Agribusiness lending:

Agribusiness lending covers a broad range of lending to primary production businesses and are often structured around the unique needs and requirements of the individual business.

While some challenges are shared by all in a particular area of the agricultural industry, some are very specific to an individual operation.
The finance requirements of a cattle farmer will differ to a poultry operation or a grain farmer, so it’s important that the lender has a deep understanding of how your business operates.

The terms on most agricultural loans have flexibility around the timing of needing the funds (such as restocking, sowing, and harvesting), and on the timing of repayments (when stock and produce are sold). They can provide additional flexibility around market conditions and the impact of nature on operations, as well as access to additional funding requirements to assist in managing unexpected circumstances.

Equipment Finance:

Equipment can range from light to heavy machinery and includes tractors, harvesters and harvesting equipment, ploughs, cultivators and harrows, mowers, seed drills and spreaders, sprayers and spraying equipment, spreaders, balers, trucks, trailers and other vehicles, irrigation equipment and machinery.

With advances in technology moving quickly in the agribusiness sector there is an increasing use of robots, drones, sensors, imagery, and GPS products to improve productivity and reliability of production.

Livestock and crop funding:

Livestock and crop funding allows farmers to secure funds over existing stock or crops, or to purchase new stock and plant new crops.

This type of lending is very specialist in nature, is more expensive, and comes with a higher degree of risk as many environmental and market factors can impact expected returns.
This type of lending usually requires repayment of the debt in full at time of sale of the stock or produce.

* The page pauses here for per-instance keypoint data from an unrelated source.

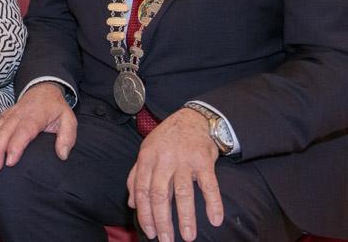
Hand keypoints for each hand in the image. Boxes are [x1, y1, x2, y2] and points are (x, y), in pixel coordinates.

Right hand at [0, 82, 76, 172]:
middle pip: (4, 132)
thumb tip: (62, 155)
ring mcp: (8, 115)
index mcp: (35, 115)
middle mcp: (18, 114)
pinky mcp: (2, 117)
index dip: (15, 146)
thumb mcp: (68, 119)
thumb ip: (68, 137)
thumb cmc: (56, 108)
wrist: (43, 89)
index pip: (24, 131)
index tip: (10, 162)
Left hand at [127, 108, 224, 241]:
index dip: (145, 213)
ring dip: (186, 217)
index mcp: (147, 158)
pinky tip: (215, 220)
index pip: (142, 191)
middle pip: (160, 194)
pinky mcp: (204, 161)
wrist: (192, 119)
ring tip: (188, 236)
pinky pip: (209, 185)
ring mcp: (184, 160)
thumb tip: (131, 204)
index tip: (149, 231)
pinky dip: (213, 203)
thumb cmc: (166, 140)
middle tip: (166, 240)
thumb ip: (136, 177)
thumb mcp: (146, 152)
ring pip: (183, 192)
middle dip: (162, 220)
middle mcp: (164, 159)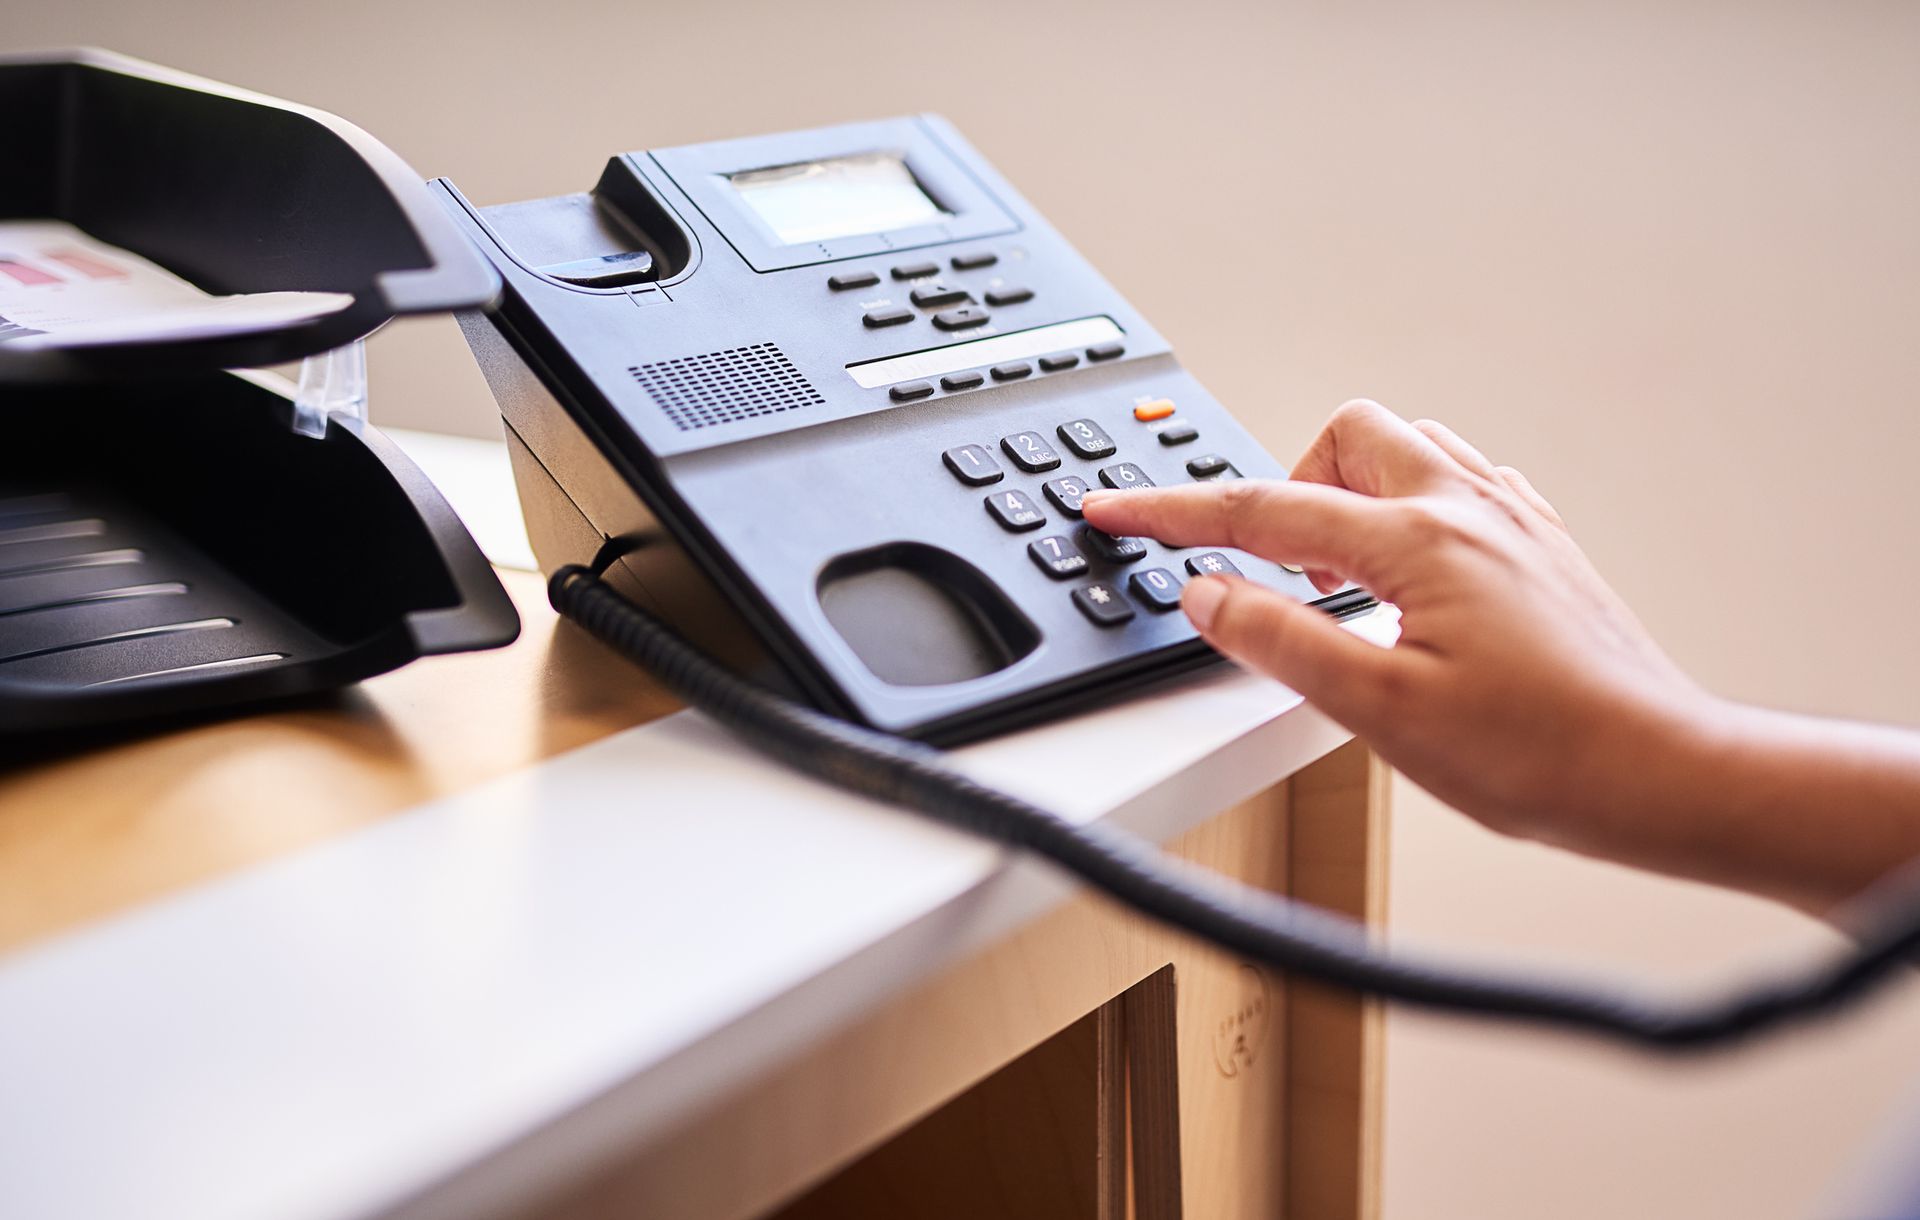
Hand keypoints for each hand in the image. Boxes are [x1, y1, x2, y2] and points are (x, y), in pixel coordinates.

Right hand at [1080, 400, 1719, 846]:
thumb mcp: (1379, 711)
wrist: (1659, 774)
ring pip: (1408, 450)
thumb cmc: (1537, 755)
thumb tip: (1209, 595)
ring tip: (1333, 576)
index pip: (1263, 510)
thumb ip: (1280, 642)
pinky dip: (1408, 509)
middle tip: (1267, 563)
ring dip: (1350, 491)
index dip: (1174, 511)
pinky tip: (1408, 575)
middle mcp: (1468, 510)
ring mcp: (1513, 523)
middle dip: (1286, 483)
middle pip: (1345, 438)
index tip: (1118, 506)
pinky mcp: (1543, 549)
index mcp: (1416, 541)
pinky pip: (1460, 484)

Most farming operations will require a mix of all these types of loan products to run their business, and it’s essential to get the structure of these products right. Farming is stressful enough without the addition of the financial pressures from not having the right loans to support your business.

Why Choose Bell Partners Finance?

Bell Partners Finance has deep roots in Australia’s agricultural sector. Our Managing Director (Mark Stevenson) grew up in the Central West of NSW on a 2000 acre property where his family ran a registered Shorthorn cattle stud as well as Merino and Tukidale sheep.

His family was integral in establishing the carpet wool industry in Australia and owned and operated one of the largest wool brokerages in New South Wales.
He spent every weekend and school holidays working on the family farm, helping collect wool from local farmers, at stud bull auctions, and at the wool markets in Sydney.

Bell Partners Finance operates its rural and agribusiness lending head office out of Tamworth, NSW.